**Directions**
Please write out the lines of the data exactly, beginning with the first and ending with the line containing "hfov_deg: 26.9"; leave the pictures behind.

**Given information**
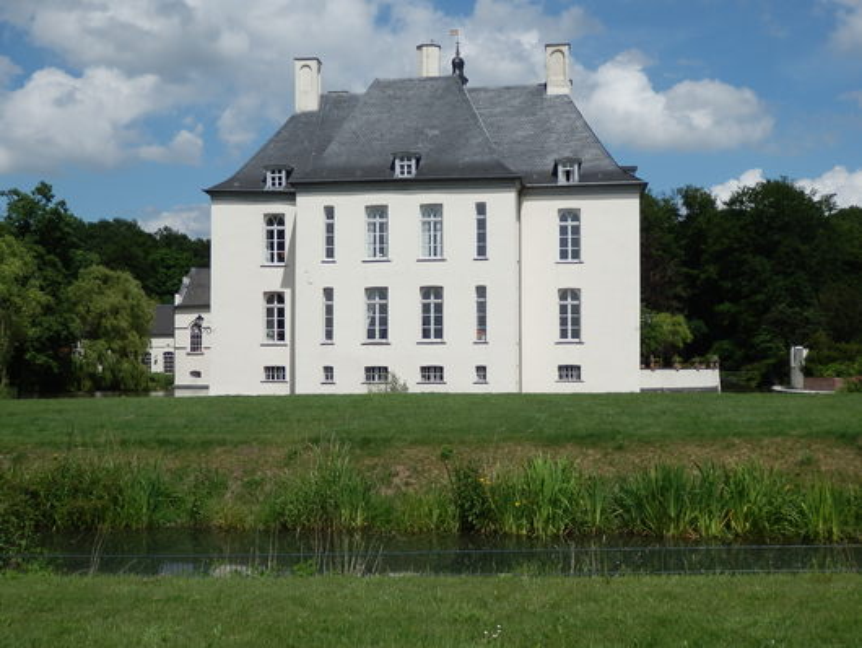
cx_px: 431
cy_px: 324
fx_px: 997
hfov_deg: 46.8
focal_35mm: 40
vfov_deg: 36.0
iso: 80
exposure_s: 1/200
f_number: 10.4
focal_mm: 7.3
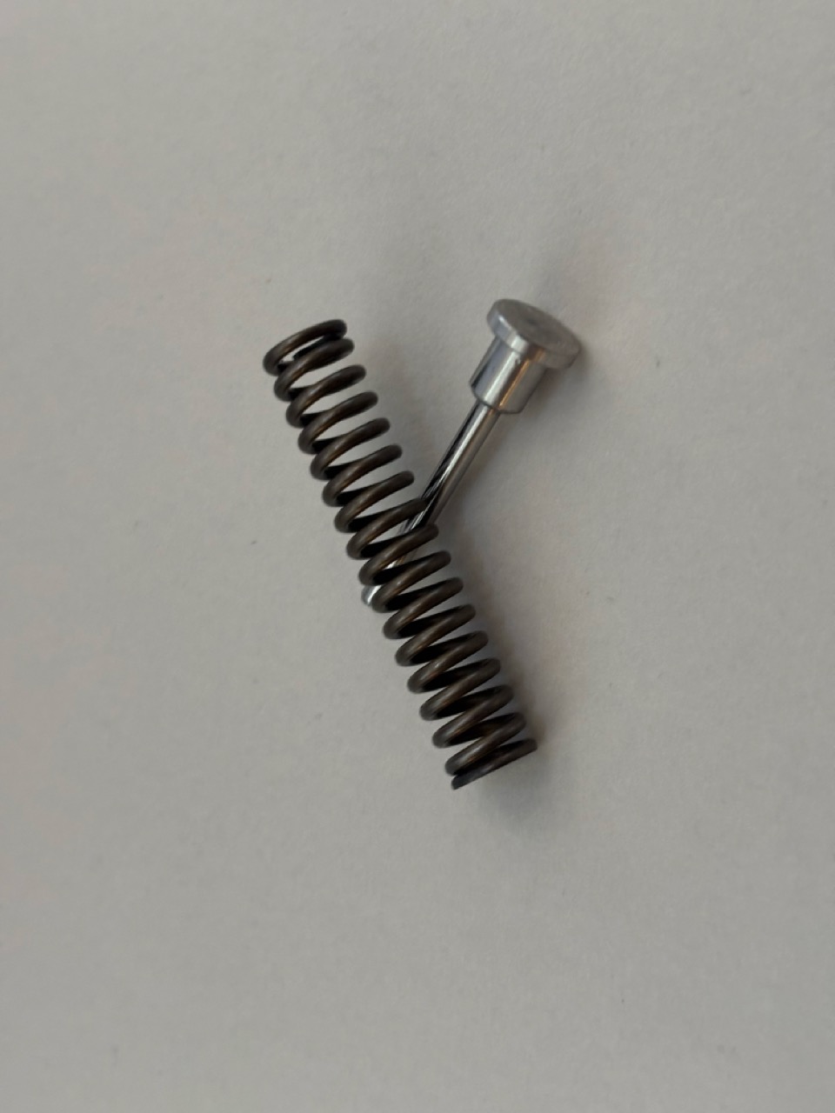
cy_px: 556
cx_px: 418
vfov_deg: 36.8
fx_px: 1672
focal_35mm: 52
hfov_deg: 28.0
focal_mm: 5.96
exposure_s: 1/40
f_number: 1.6
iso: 200
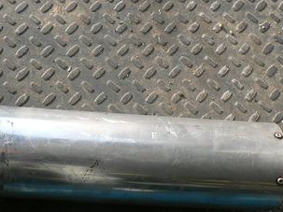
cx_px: 66
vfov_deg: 19.3
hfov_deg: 25.3
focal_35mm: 76
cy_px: 56
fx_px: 621
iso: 80
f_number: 3.6
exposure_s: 1/80
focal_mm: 6
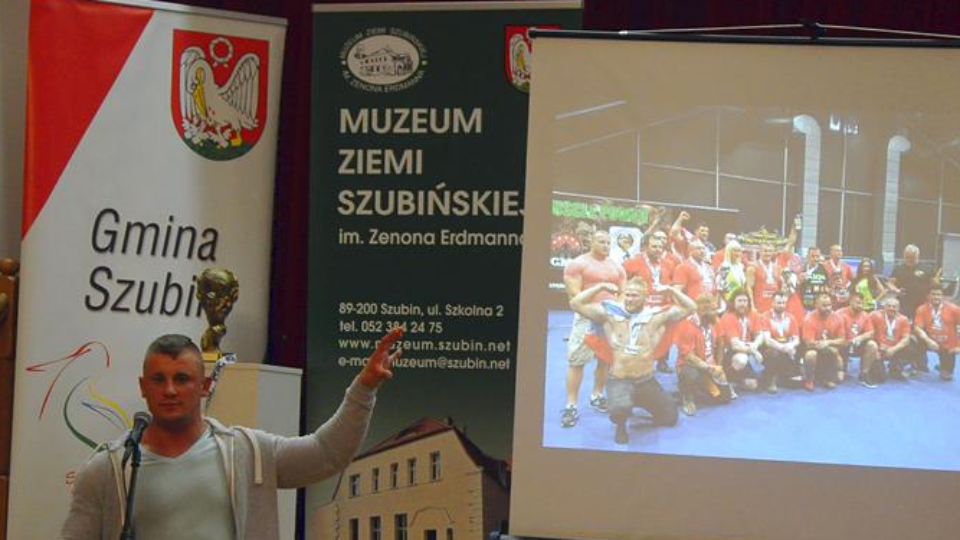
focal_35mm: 140
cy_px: 397
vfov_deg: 8.7
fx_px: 3563
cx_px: 574
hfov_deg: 15.3
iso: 2500
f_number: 4.5
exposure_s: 1/160
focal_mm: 70
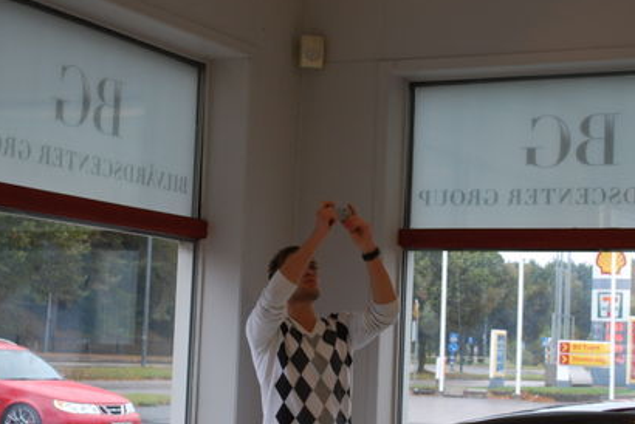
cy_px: 235
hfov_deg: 26.9
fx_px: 1324
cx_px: 364
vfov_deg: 18.2
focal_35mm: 75
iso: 200
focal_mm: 32
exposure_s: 1/80
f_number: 5
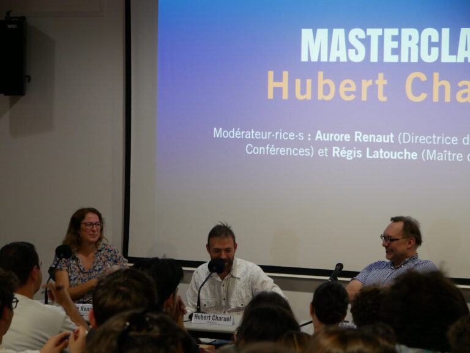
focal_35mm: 120
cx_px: 235
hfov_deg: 16.4
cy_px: 176
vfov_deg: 12.4
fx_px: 1630
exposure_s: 1/25
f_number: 5.6
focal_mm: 60
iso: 1600
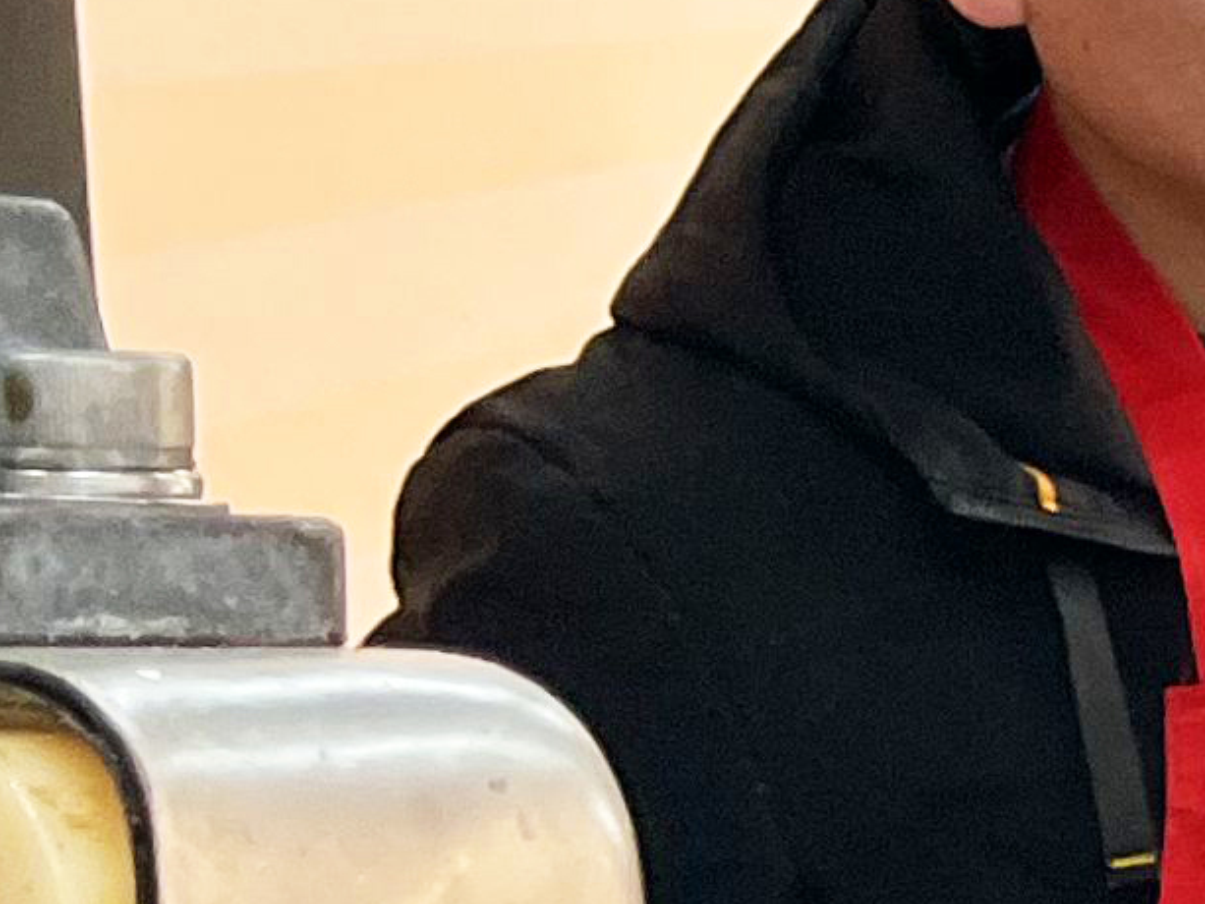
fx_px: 5954
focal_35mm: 171
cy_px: 1087
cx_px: 3532
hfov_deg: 9.3
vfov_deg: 8.6
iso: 125
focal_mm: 5.1
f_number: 1.6
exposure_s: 1/112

**Answer space**
cx_px: 431
cy_px: 324
fx_px: 997
hfov_deg: 46.8
focal_35mm: 40
vfov_deg: 36.0
iso: 80
exposure_s: 1/200
f_number: 10.4
focal_mm: 7.3
cy_px: 556
cx_px: 418
vfov_deg: 36.8
fx_px: 1672
focal_35mm: 52
hfov_deg: 28.0
focal_mm: 5.96
exposure_s: 1/40
f_number: 1.6
iso: 200
cx_px: 66
vfov_deg: 19.3
hfov_deg: 25.3
focal_35mm: 76
cy_px: 56
fx_px: 621
iso: 80
f_number: 3.6
exposure_s: 1/80
focal_mm: 6
focal_35mm: 140
cy_px: 397
vfov_deg: 8.7
fx_px: 3563
cx_px: 574
hfov_deg: 15.3
iso: 2500
f_number: 4.5
exposure_s: 1/160
focal_mm: 70
cy_px: 235
hfov_deg: 26.9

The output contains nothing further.